::: DATA TO PROCESS :::
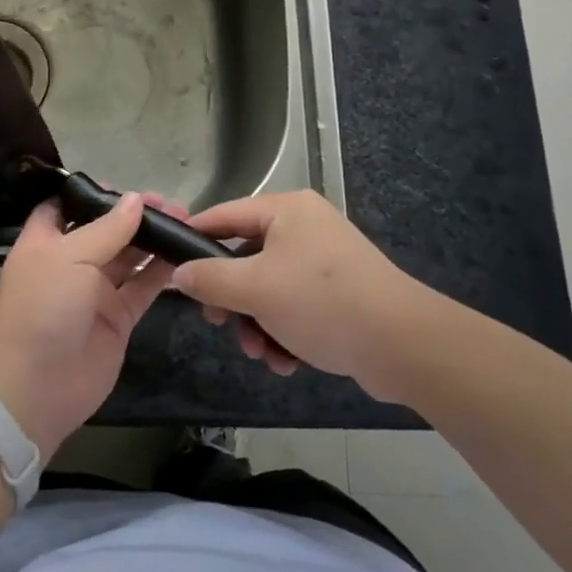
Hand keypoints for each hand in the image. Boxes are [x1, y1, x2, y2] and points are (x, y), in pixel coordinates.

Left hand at [0, 193, 173, 453]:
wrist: (34, 388)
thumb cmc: (41, 308)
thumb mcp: (69, 257)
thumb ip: (107, 229)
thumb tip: (136, 199)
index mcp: (46, 241)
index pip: (66, 207)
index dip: (92, 194)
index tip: (124, 186)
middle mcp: (70, 262)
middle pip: (105, 230)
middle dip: (134, 215)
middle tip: (170, 203)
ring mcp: (95, 292)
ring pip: (128, 257)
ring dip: (153, 240)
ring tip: (185, 221)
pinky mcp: (117, 319)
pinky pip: (143, 288)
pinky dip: (161, 272)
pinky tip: (184, 254)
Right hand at [172, 191, 437, 400]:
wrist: (403, 345)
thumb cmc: (322, 302)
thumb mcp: (256, 289)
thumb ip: (210, 279)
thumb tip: (178, 274)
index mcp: (286, 210)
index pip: (224, 215)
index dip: (194, 239)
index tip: (168, 264)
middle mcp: (304, 227)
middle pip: (246, 257)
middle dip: (232, 298)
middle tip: (219, 324)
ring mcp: (323, 261)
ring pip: (268, 288)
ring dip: (257, 322)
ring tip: (261, 353)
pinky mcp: (338, 293)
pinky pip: (295, 306)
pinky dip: (284, 331)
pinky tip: (286, 361)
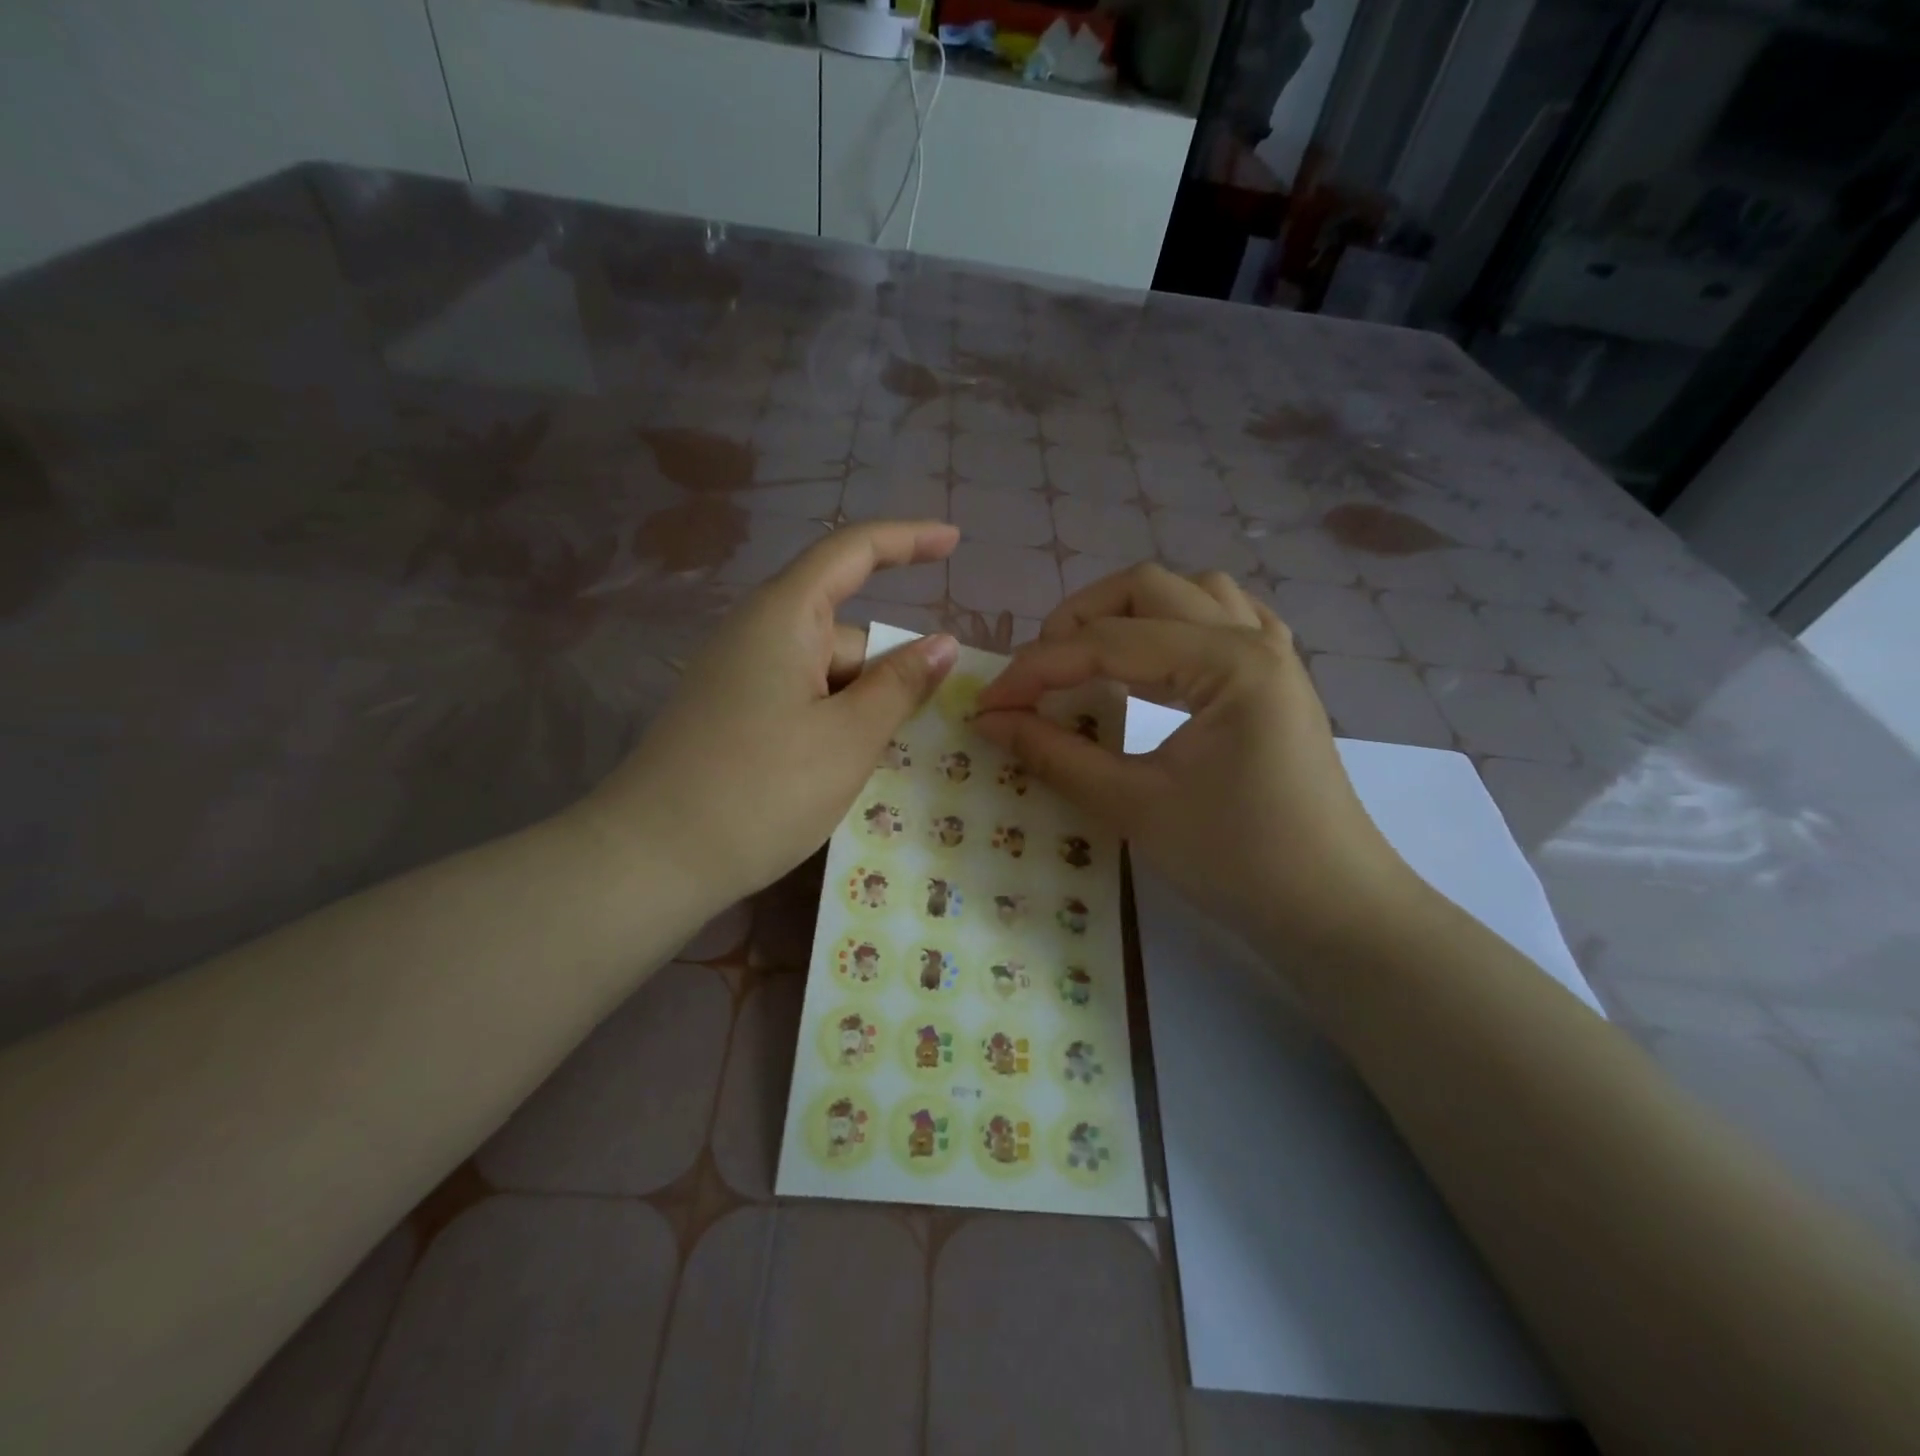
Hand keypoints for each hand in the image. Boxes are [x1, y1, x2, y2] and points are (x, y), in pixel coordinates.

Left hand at [576, 520, 959, 912]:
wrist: (650, 860)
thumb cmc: (761, 790)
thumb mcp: (849, 738)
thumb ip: (901, 685)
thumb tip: (943, 644)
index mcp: (785, 616)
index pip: (853, 552)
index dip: (908, 540)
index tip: (954, 541)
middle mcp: (758, 633)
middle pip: (846, 632)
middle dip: (889, 672)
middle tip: (919, 732)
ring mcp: (740, 675)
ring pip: (827, 675)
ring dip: (862, 709)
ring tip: (874, 767)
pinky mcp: (732, 713)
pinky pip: (802, 700)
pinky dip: (833, 724)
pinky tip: (839, 771)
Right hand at [972, 563, 1420, 957]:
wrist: (1332, 910)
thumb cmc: (1237, 861)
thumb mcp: (1134, 806)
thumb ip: (1055, 754)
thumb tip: (989, 721)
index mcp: (1228, 662)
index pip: (1108, 643)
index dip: (1037, 669)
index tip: (987, 704)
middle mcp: (1253, 639)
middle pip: (1146, 589)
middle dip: (1078, 622)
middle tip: (1037, 676)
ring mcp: (1273, 654)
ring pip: (1188, 594)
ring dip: (1128, 614)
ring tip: (1088, 660)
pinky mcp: (1276, 680)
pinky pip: (1223, 620)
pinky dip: (1175, 626)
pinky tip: (1156, 660)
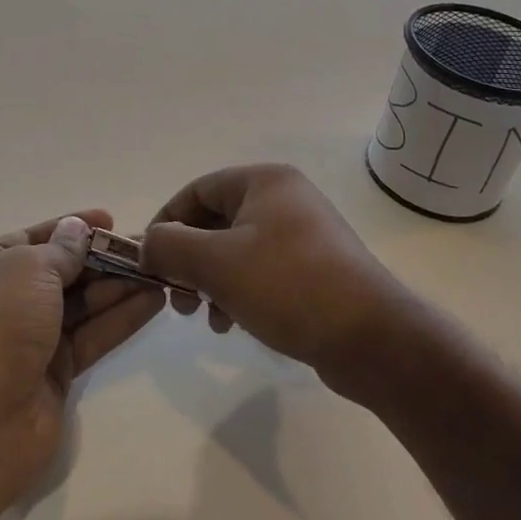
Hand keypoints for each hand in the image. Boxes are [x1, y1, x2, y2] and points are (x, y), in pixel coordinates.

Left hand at [0, 210, 163, 502]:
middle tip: (147, 248)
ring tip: (159, 270)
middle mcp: (0, 302)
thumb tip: (77, 230)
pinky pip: (90, 337)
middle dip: (101, 259)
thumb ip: (61, 249)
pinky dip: (119, 319)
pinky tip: (153, 301)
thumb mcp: (27, 268)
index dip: (70, 227)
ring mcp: (26, 341)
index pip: (30, 238)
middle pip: (59, 272)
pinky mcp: (51, 376)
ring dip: (117, 287)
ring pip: (79, 306)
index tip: (111, 220)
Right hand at [142, 165, 406, 399]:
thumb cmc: (287, 286)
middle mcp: (285, 199)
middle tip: (177, 298)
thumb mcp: (215, 263)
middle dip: (188, 260)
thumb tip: (147, 245)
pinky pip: (261, 271)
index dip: (166, 223)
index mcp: (264, 181)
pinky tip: (233, 324)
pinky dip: (238, 293)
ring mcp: (304, 234)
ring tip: (205, 317)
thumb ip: (170, 246)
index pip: (196, 191)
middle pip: (215, 222)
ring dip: (210, 281)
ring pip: (235, 251)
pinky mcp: (315, 269)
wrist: (372, 338)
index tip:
:::
## ABOUT THIS TASK
Write out, word for word, the line containing "pinky tip: (1156, 660)" and each line after it to the end of the data, and nothing more. Drop the pictures.

## OUTPUT BELOW
pinky tip: (1156, 660)
Hand keypoints for each hand in the image. Boxes are [x1, y1, x2, y2] and points are (x, y), in pixel coordinates.

Left hand at [0, 210, 163, 502]:
middle tip: (147, 248)
ring tip: (159, 270)
middle mcp: (0, 302)
thumb tip: (77, 230)
pinky pip: (90, 337)
middle dip: (101, 259)
thumb ip: (61, 249)
pinky dip: (119, 319)
pinky tip: (153, 301)
thumb mcp: (27, 268)
index dip: (70, 227)
ring mcp: (26, 341)
index pip: (30, 238)
middle pip: (59, 272)
pinky mcp: (51, 376)
ring dip: (117, 287)
ring pip: (79, 306)
index tip: (111, 220)
Right hand at [142, 165, 406, 399]:
thumb cmc: (287, 286)
middle mcp: (285, 199)
middle tip: (177, 298)
thumb mcp: (215, 263)
middle dip: (188, 260)
thumb tip: (147, 245)
pinky pip: (261, 271)
index dip: (166, 223)
index mcp: (264, 181)
pinky tip: (233, 324)
pinky dip: (238, 293)
ring mcp: (304, 234)
ring tip: (205, 317)
thumb ip: (170, 246)
index pip: (196, 191)
middle pip: (215, 222)
ring dip: (210, 281)
ring pip: (235, 251)
pinky mcp: (315, 269)
wrist: (372, 338)
index tip:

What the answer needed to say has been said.